# Task prompt:
Exactly the lines below starting at the line with "The yellow piece may" and ending at the line with "Figure 2: Shape" are wanted, with both ends included. Leave out the pictures and add no other lines.

<<<<

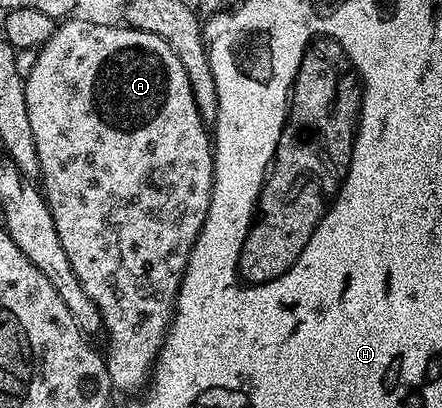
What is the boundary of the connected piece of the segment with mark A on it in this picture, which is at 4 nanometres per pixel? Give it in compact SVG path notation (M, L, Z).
M72 16L61 21L50 36L50 40L46 40L44 45L35 51L36 59L33 60L29 70L27 67L24 78L26 116L30 118L30 132L34 134L34 148L38 152L40 165L38 182L50 208L54 228L58 228L58 240L62 240L62 252L66 252L66 260L70 260L70 268L74 268L74 276L78 276L86 296L94 300L104 321L104 330L106 335L108 334L106 361L110 380L117 391L136 389L139 391L149 381L152 367L156 365L156 356L160 353L164 335L172 323L172 312L176 309L176 293L180 291L180 281L188 266L188 257L206 220L206 212L210 208L214 142L210 137L209 127L200 118L198 104L194 104L190 76L186 74L186 68L182 60L178 60L174 48L170 48L170 44L166 44L162 36L154 36L154 32L135 30L127 24L103 26L100 22L87 22L84 18L76 17Z

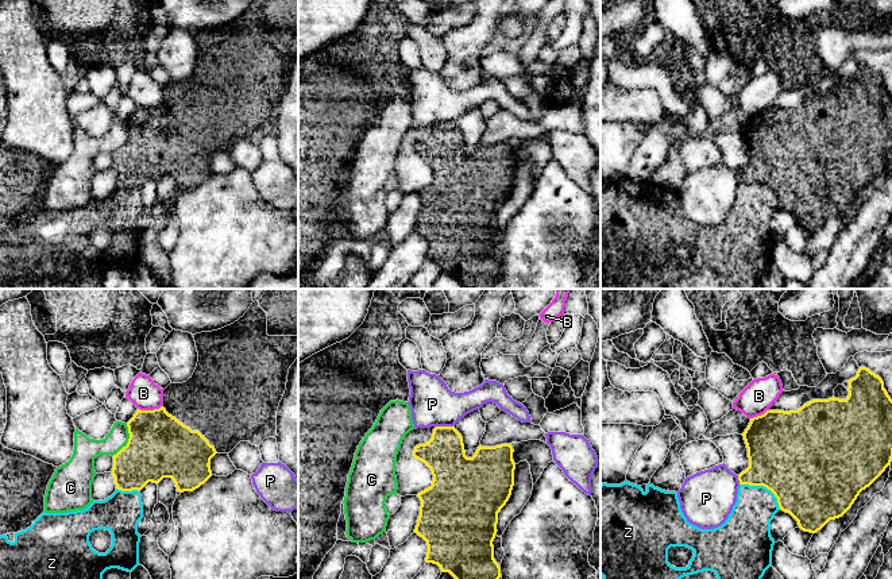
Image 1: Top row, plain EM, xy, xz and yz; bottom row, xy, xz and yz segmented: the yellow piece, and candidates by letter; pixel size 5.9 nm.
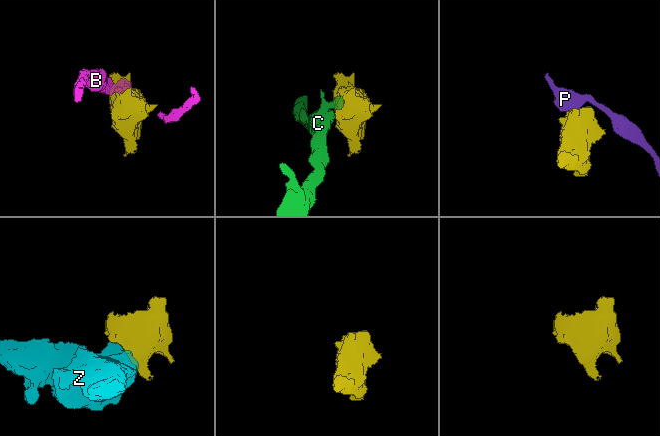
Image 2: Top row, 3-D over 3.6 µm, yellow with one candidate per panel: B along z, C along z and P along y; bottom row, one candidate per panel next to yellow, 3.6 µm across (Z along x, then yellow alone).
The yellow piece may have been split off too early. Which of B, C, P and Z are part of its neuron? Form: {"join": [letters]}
{"join": []}

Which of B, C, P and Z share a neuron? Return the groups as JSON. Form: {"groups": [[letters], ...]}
{"groups": [["B"], ["C"], ["P"], ["Z"]]}

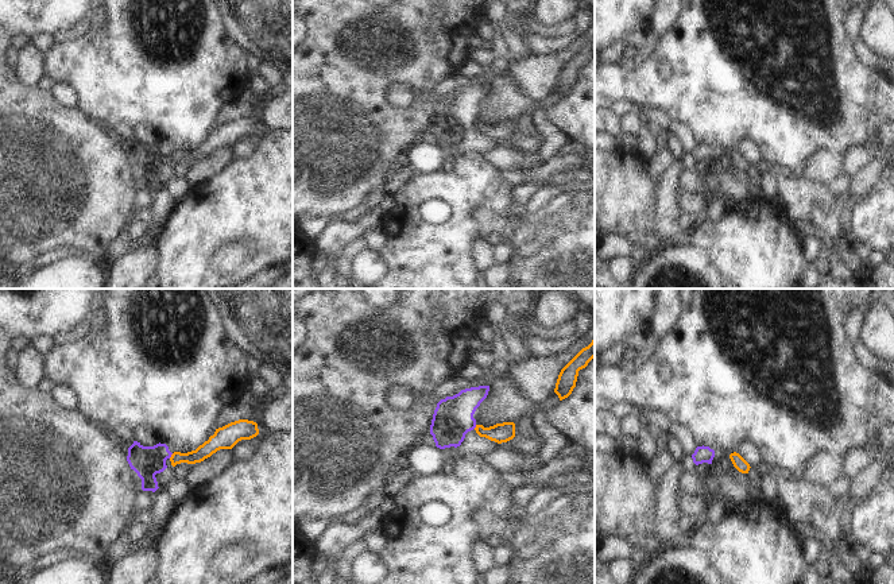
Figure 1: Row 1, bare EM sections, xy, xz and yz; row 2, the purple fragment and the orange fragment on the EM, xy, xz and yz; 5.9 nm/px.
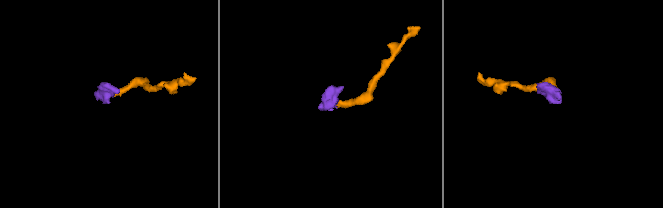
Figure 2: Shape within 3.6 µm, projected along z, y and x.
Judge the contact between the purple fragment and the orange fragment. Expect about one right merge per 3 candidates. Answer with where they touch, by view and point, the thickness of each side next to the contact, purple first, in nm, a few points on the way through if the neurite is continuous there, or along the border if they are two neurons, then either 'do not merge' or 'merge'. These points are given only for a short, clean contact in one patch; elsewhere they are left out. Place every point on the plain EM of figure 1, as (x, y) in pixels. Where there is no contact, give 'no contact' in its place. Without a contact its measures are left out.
contact xy (170, 154); calibres 180 and 90 nm; way xy (147, 159), (155, 154), (170, 154), (193, 155), (208, 146); merge

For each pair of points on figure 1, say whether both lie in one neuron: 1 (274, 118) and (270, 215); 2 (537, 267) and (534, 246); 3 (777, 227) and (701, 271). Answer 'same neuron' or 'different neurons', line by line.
1: different neurons
2: different neurons
3: different neurons

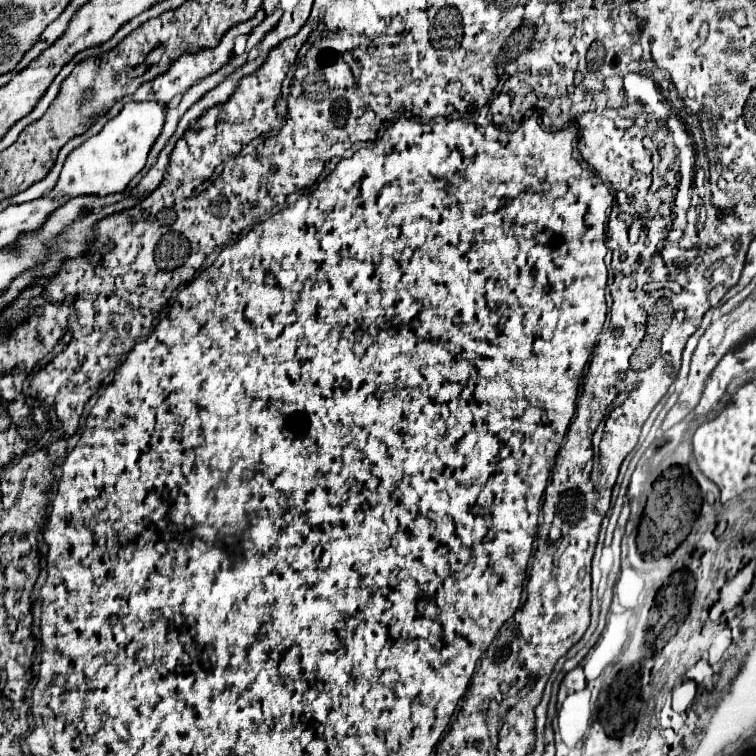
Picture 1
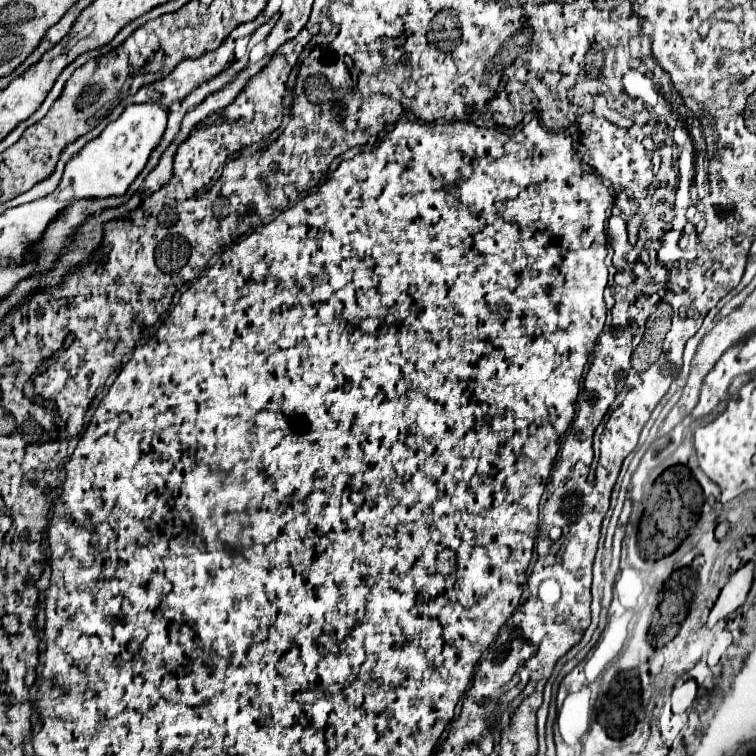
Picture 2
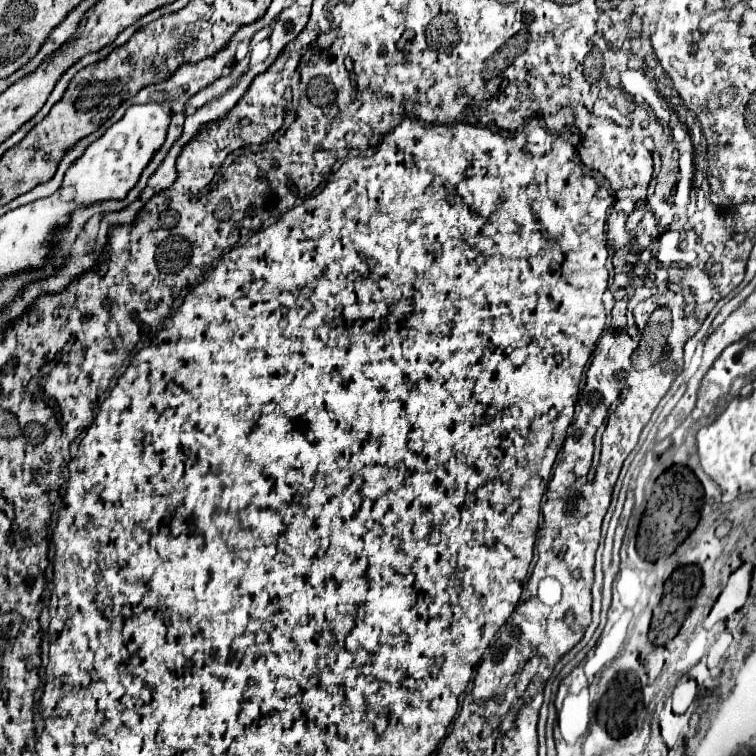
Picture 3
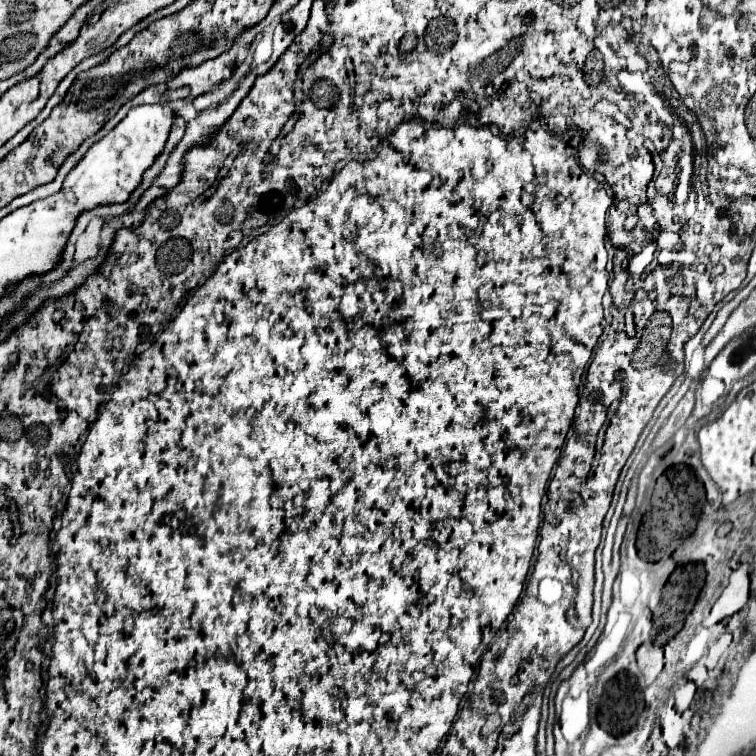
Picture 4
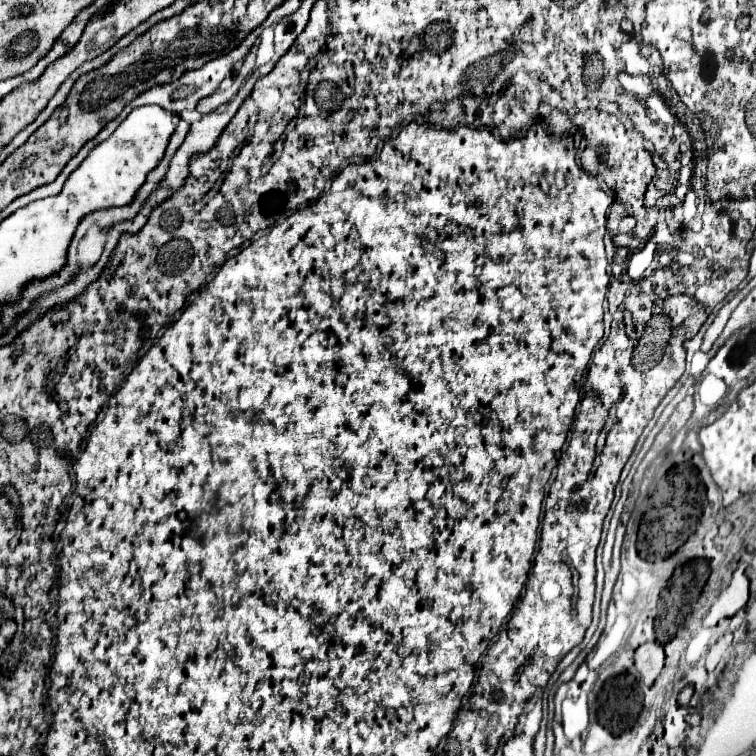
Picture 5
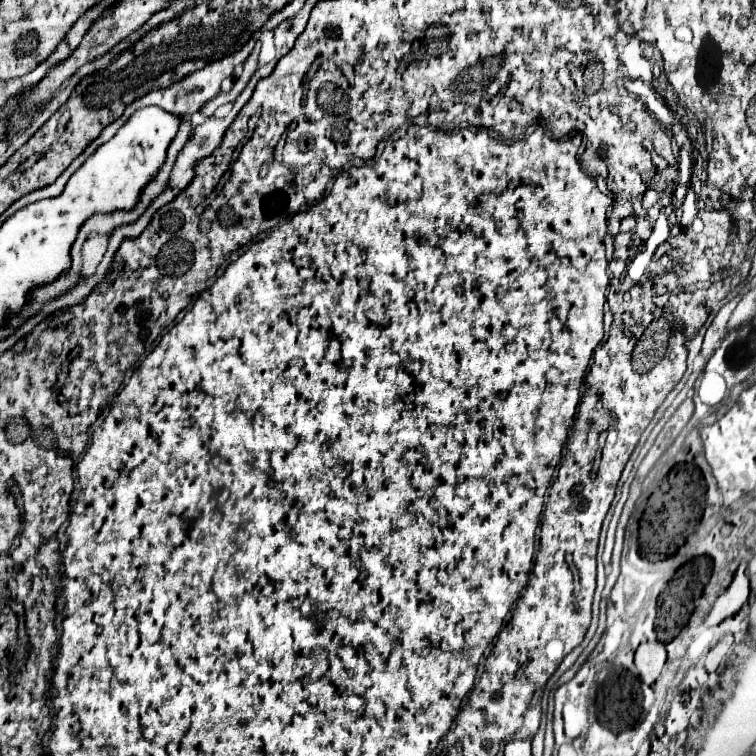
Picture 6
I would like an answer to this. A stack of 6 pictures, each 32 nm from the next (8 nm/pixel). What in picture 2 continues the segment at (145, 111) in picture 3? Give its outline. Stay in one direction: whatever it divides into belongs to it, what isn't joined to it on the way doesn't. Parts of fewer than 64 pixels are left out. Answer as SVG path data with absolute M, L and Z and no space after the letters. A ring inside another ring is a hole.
M130 104L122 112L122 116L108 124L106 130L88 142L76 160L76 172L80 172L80 164L88 168L88 180L80 180L76 176L76 196L72 200L90 200L90 198L108 198L108 196L124 196L136 176L144 170L152 150L160 144L168 122L168 110L160 104Z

>>>>

# Solution:
The yellow piece may have been split off too early. Which of B, C, P and Z are part of its neuron? Form: {"join": [letters]}
{"join": []}

Which of B, C, P and Z share a neuron? Return the groups as JSON. Form: {"groups": [[letters], ...]}
{"groups": [["B"], ["C"], ["P"], ["Z"]]}

Figure 1: Row 1, bare EM sections, xy, xz and yz; row 2, the purple fragment and the orange fragment on the EM, xy, xz and yz; 5.9 nm/px.
Figure 2: Shape within 3.6 µm, projected along z, y and x.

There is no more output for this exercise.